Movie Review of Transcendence

Apparently Transcendence's thought-provoking themes exceed the movie's narrative grasp, Photo Courtesy: Warner Bros. Pictures
The thought-provoking themes exceed this movie’s narrative grasp. Photo Courtesy: Warner Bros. Pictures

By Gary Dowell

Transcendence could have been a good movie — it certainly tries — but it’s chock full of ideas that are beyond first-time screenwriter Jack Paglen’s ability to explore and develop, and cinematographer-turned-director Wally Pfister doesn’t yet have the chops to compensate for such shortcomings. In the end, it comes across as a half-baked TED talk, and a next-generation The Lawnmower Man.
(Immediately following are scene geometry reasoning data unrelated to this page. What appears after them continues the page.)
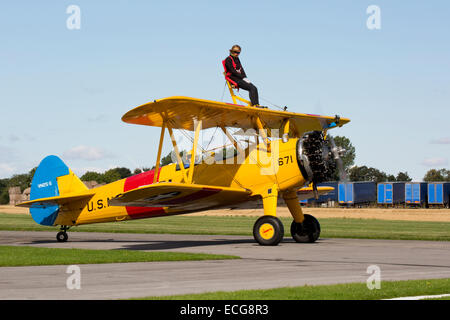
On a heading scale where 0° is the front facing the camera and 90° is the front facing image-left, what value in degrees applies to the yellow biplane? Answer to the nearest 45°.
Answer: approximately 315°
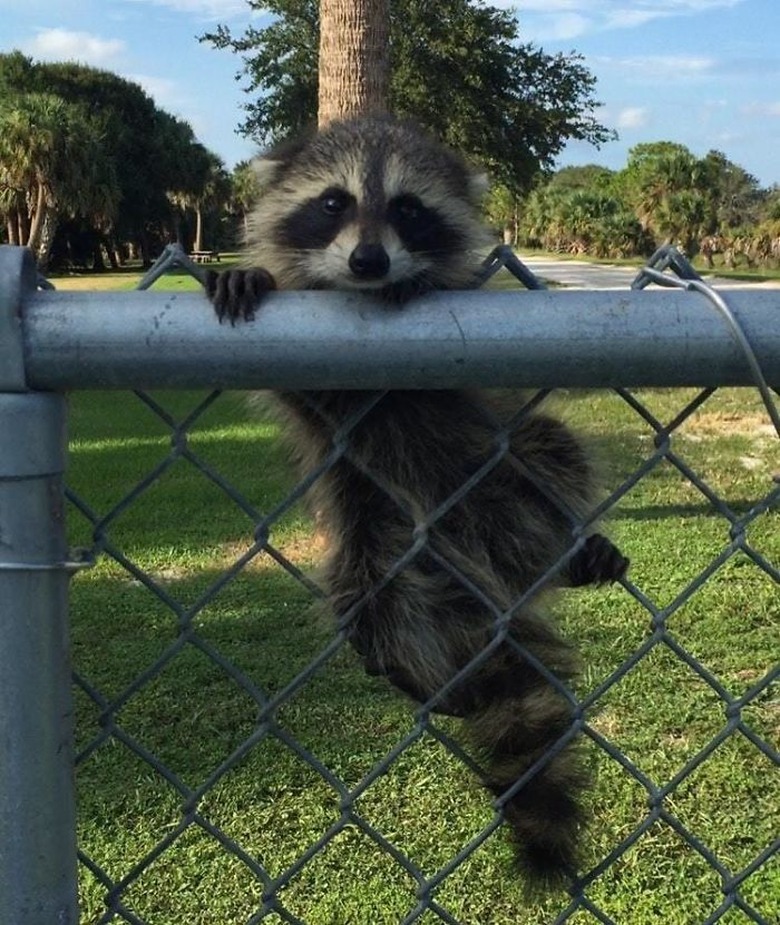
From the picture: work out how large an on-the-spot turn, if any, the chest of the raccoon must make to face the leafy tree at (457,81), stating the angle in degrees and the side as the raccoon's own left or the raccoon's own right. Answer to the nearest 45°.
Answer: approximately 180°

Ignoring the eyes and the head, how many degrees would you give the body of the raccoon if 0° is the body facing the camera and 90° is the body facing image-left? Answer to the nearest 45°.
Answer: approximately 0°

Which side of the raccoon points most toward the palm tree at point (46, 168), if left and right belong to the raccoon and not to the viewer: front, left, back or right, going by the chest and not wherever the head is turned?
back

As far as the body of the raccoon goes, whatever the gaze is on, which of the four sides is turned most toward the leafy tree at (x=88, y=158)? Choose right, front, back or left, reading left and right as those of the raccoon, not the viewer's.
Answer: back
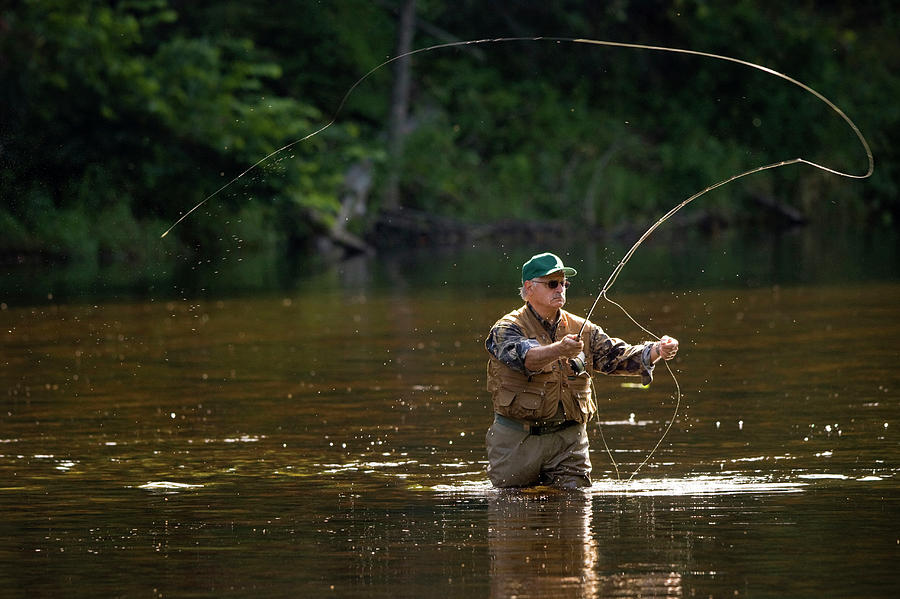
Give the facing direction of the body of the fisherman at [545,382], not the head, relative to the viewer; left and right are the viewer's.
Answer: facing the viewer and to the right of the viewer

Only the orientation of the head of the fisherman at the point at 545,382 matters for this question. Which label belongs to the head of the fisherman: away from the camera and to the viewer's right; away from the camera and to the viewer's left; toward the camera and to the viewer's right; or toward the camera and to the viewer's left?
toward the camera and to the viewer's right
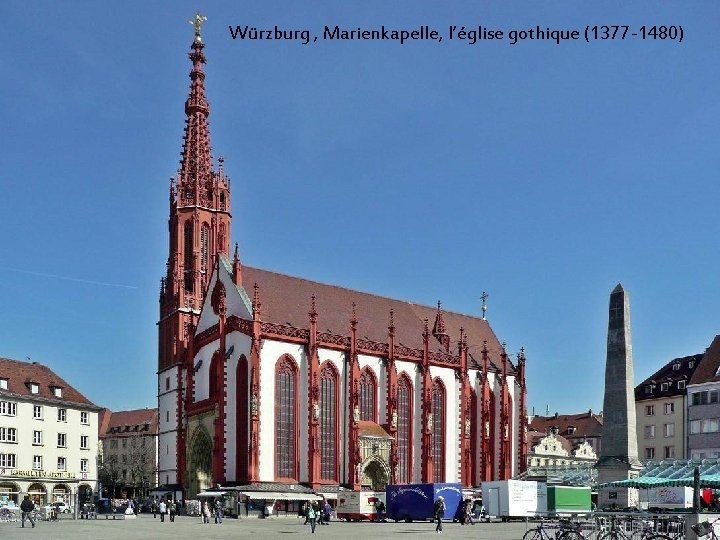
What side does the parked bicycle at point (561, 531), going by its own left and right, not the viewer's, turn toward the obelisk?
right

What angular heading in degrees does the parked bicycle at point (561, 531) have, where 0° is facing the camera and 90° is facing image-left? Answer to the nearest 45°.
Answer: approximately 90°
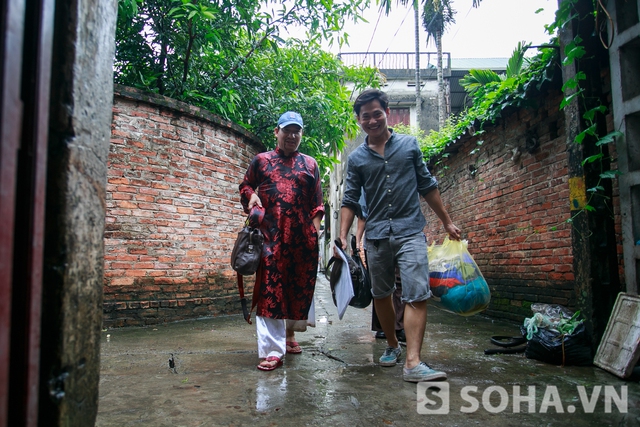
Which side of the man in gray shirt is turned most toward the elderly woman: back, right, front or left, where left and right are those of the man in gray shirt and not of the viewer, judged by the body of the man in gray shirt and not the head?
right

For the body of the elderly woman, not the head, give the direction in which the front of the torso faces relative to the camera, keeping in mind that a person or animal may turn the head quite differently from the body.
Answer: toward the camera

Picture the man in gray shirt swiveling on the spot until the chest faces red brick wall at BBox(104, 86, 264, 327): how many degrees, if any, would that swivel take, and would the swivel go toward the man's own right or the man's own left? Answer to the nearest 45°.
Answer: approximately 135° to the man's own right

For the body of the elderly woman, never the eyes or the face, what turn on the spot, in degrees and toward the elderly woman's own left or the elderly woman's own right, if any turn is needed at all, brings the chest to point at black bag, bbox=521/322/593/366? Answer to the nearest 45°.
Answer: approximately 90° to the elderly woman's own left

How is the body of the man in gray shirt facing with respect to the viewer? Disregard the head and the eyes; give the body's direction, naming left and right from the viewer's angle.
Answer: facing the viewer

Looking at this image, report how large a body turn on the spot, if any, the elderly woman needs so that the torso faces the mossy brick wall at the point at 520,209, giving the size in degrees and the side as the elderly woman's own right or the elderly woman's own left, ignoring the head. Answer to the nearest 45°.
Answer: approximately 135° to the elderly woman's own left

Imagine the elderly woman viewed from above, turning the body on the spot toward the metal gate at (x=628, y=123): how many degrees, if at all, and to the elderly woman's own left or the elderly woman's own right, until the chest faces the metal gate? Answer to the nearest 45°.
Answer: approximately 90° to the elderly woman's own left

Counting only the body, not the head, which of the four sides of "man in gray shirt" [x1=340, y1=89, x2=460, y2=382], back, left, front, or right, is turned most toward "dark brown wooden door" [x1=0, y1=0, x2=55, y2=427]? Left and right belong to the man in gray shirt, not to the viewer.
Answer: front

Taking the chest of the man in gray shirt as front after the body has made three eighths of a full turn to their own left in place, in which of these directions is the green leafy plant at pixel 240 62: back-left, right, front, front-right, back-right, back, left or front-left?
left

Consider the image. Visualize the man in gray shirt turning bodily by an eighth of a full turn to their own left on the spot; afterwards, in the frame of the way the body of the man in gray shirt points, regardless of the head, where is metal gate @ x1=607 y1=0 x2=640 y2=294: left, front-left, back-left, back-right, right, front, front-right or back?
front-left

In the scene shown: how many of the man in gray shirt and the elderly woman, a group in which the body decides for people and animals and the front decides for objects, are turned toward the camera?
2

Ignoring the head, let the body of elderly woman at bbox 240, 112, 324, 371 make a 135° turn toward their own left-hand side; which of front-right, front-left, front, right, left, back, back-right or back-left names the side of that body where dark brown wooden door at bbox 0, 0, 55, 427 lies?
back-right

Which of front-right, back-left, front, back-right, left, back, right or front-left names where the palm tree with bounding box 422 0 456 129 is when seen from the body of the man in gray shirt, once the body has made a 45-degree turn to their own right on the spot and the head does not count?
back-right

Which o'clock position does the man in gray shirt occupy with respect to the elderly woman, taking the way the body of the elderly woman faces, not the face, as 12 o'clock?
The man in gray shirt is roughly at 10 o'clock from the elderly woman.
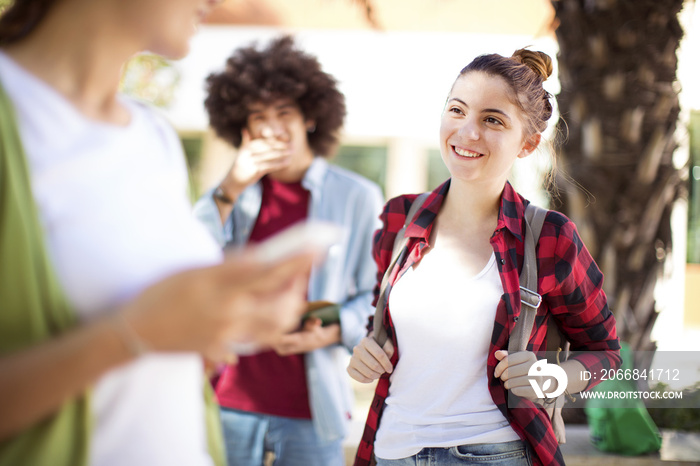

Johnny Depp gives one of his more restrained (read: bored to tears) performances as Dr. Will Caster, the foremost researcher in the field of artificial intelligence, and the person closest creating a sentient machine. His highly controversial experiments have made him famous, as well as one of the targets of militant anti-technology extremists willing to resort to violence to protect humanity from, well, something. (Like many of Transcendence‘s themes, the neo-Luddite’s arguments aren’t articulated very well.)

One of their attacks is successful, leaving Dr. Caster with one month to live. His wife Evelyn (Rebecca Hall) wants to save her husband anyway she can, which she does in a very literal sense by enlisting  Will’s best friend, Max Waters (Paul Bettany), to digitize and upload her husband’s consciousness, as his knowledge and intellect grow, Will becomes less content with staying on one server, especially with Kate Mara’s techno-terrorists hunting him. Before long, he’s living in the cloud, manipulating stock markets, and using the funds to build a massive data center outside a blighted town in the middle of the desert. He has plans to restore the ecosystem and heal people via advanced nanotechnology, which starts to freak everyone out. (Granted, it doesn’t help that he starts linking with people in a hive mind of cybernetic “hybrids”.) Cue the obligatory paramilitary intervention.

What hobbles Transcendence from the very start is its inability to escape hoary science fiction-horror clichés of technophobia and scientists out to elevate themselves to godhood. Paglen works overtime to convince us that The Future of Mankind is at a tipping point, but just can’t seem to explain why. Add to that a story that doesn’t adequately explain its science and its perceived pitfalls and flip-flops on who’s supposed to be the villain and who the martyrs are, and the result is a muddled, frustrating mess that is long on fear but short on suggestions. It’s base argument is the dusty old one of “It’s different, therefore it’s bad” and not much else. In all seriousness, Spike Jonze’s Her does a better job of examining the technological singularity than this clunky heap.

Paglen is out of his depth with the material, and Pfister does his best to liven it up with some very pretty sequences. Unfortunately, the first-time helmer joins that stereotypical list of D.P.s who make a less-than-graceful transition from the camera to the director’s chair. There’s a surplus of lens flares and slo-mo water droplets, but not much narrative life. In the end, it is Transcendence itself that turns out to be the soulless, emotionally dead monstrosity.